(Saved data entries)

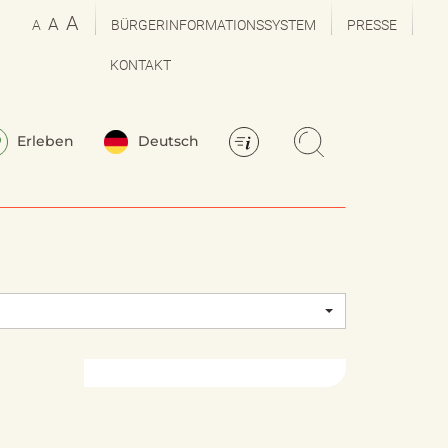
A
A
A
BÜRGERINFORMATIONSSYSTEM
PRESSE
KONTAKT
Erleben
Deutsch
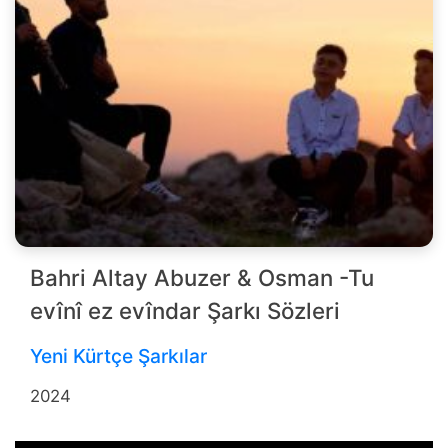
Bahri Altay Abuzer & Osman -Tu
evînî ez evîndar Şarkı Sözleri
Yeni Kürtçe Şarkılar
2024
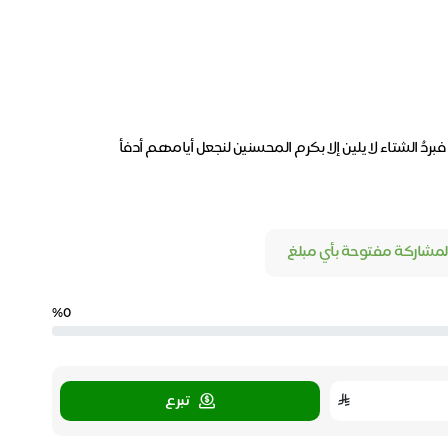
دُ الشتاء لا يلين إلا بكرم المحسنين لنجعل أيامهم أدفأ
لمشاركة مفتوحة بأي مبلغ
%0
تبرع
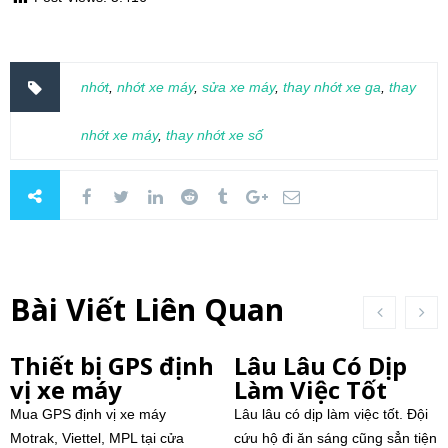
nhớt
,
nhớt xe máy
,
sửa xe máy
,
thay nhớt xe ga
,
thay
nhớt xe máy
,
thay nhớt xe số
Bài Viết Liên Quan
Thiết bị GPS định
Lâu Lâu Có Dịp
vị xe máy
Làm Việc Tốt
Mua GPS định vị xe máy
Lâu lâu có dịp làm việc tốt. Đội
Motrak, Viettel, MPL tại cửa
cứu hộ đi ăn sáng cũng sẳn tiện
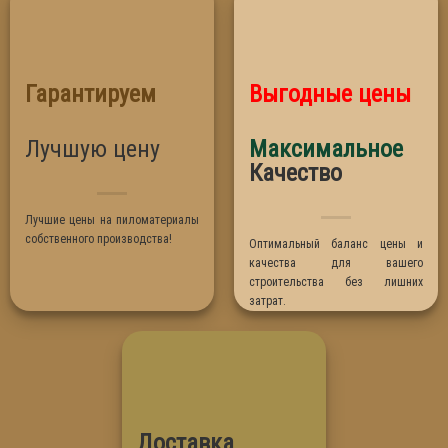
Липа
Лиственница
Ольха
Гарантируем
Выгодные цены
Осина
Сосна
Лучшую цену
Максимальное
Термо Абаш
Качество
Термо Липа
Лучшие цены на пиломатериалы
собственного производства!
Оптимальный баланс цены и
качества для вашего
строительства без лишних
затрат.
Доставка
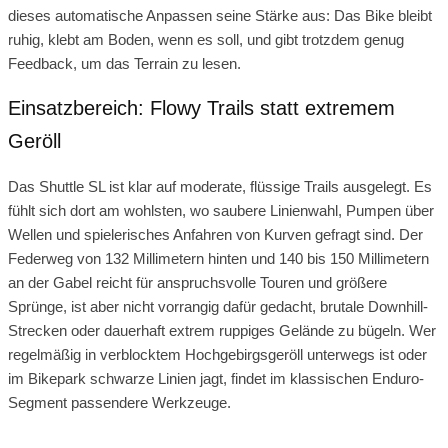
dieses automatische Anpassen seine Stärke aus: Das Bike bleibt
ruhig, klebt am Boden, wenn es soll, und gibt trotzdem genug
Feedback, um das Terrain zu lesen.
Einsatzbereich: Flowy Trails statt extremem
Geröll
Das Shuttle SL ist klar auf moderate, flüssige Trails ausgelegt. Es
fühlt sich dort am wohlsten, wo saubere Linienwahl, Pumpen über
Wellen und spielerisches Anfahren von Kurven gefragt sind. Der
Federweg von 132 Millimetern hinten und 140 bis 150 Millimetern
an der Gabel reicht für anspruchsvolle Touren und größere
Sprünge, ist aber nicht vorrangig dafür gedacht, brutale Downhill-
Strecken oder dauerhaft extrem ruppiges Gelände zu bügeln. Wer
regelmäßig in verblocktem Hochgebirgsgeröll unterwegs ist oder
im Bikepark schwarze Linien jagt, findet im klassischen Enduro-
Segment passendere Werkzeuge.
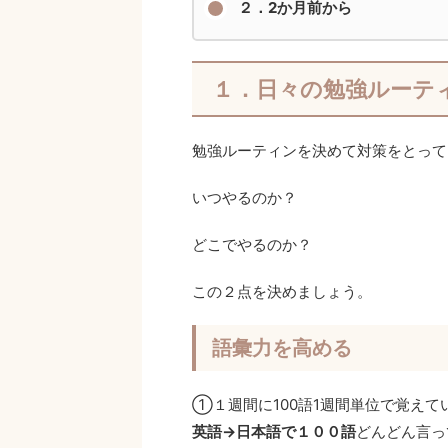
２．2か月前から
１．日々の勉強ルーテ
勉強ルーティンを決めて対策をとって
いつやるのか？
どこでやるのか？
この２点を決めましょう。
語彙力を高める
①１週間に100語1週間単位で覚えて
英語→日本語で１００語
どんどん言っ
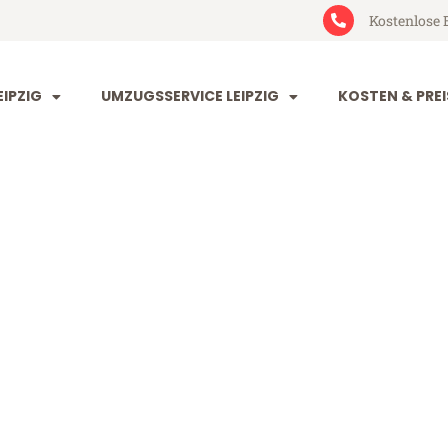
Kostenlose 
IPZIG
UMZUGSSERVICE LEIPZIG
KOSTEN & PREI
 Rzeszów
zów (ab 199€)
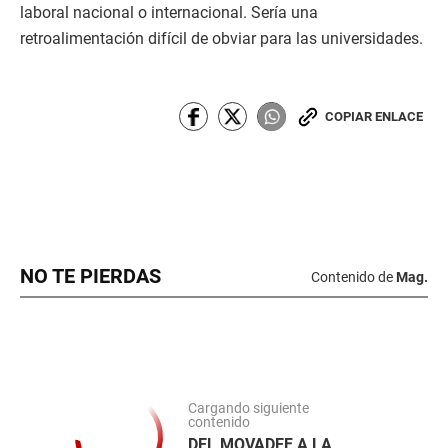
laboral nacional o internacional. Sería una
retroalimentación difícil de obviar para las universidades.
COPIAR ENLACE
NO TE PIERDAS
Contenido de
Mag.
Cargando siguiente
contenido
DEL MOVADEF A LA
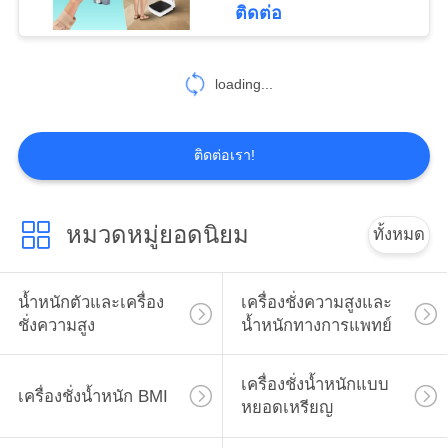
ติดต่อ
26
Smart Bluetooth
loading...
BMI Scale
ติดต่อเรา!
หมวดหมู่ยอดนิยม
ทั้งหมด
29
เครื่องสูงและน้ำหนัก
น้ำหนักตัวและเครื่อง
เครื่องชั่งความสูงและ
ชั่งความสูง
น้ำหนักทางการแพทย์
อิเล็กทรอนิกส์
เครื่องชั่งน้ำหนักแบบ
เครื่องชั่งน้ำหนัก BMI
หยอดเหรียญ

Aim of the exercise
Would you reproduce the lines above, from the very first through the line containing "Motrak, Viettel, MPL tại cửa", exactly and without the pictures?

Result of the exercise
A
A
A
BÜRGERINFORMATIONSSYSTEM
PRESSE
KONTAKT
Erleben
Deutsch
Bahri Altay Abuzer & Osman -Tu
evînî ez evîndar Şarkı Sözleri
Yeni Kürtçe Şarkılar
2024
دُ الشتاء لا يلين إلا بكرم المحسنين لنجعل أيامهم أدفأ
لمشاركة مفتوحة بأي مبلغ
%0
تبرع
nhớt
,
nhớt xe máy
,
sửa xe máy
,
thay nhớt xe ga
,
thay
nhớt xe máy
,
thay nhớt xe số
Bài Viết Liên Quan
Thiết bị GPS định
Lâu Lâu Có Dịp
vị xe máy
Làm Việc Tốt
Mua GPS định vị xe máy
Lâu lâu có dịp làm việc tốt. Đội
Motrak, Viettel, MPL tại cửa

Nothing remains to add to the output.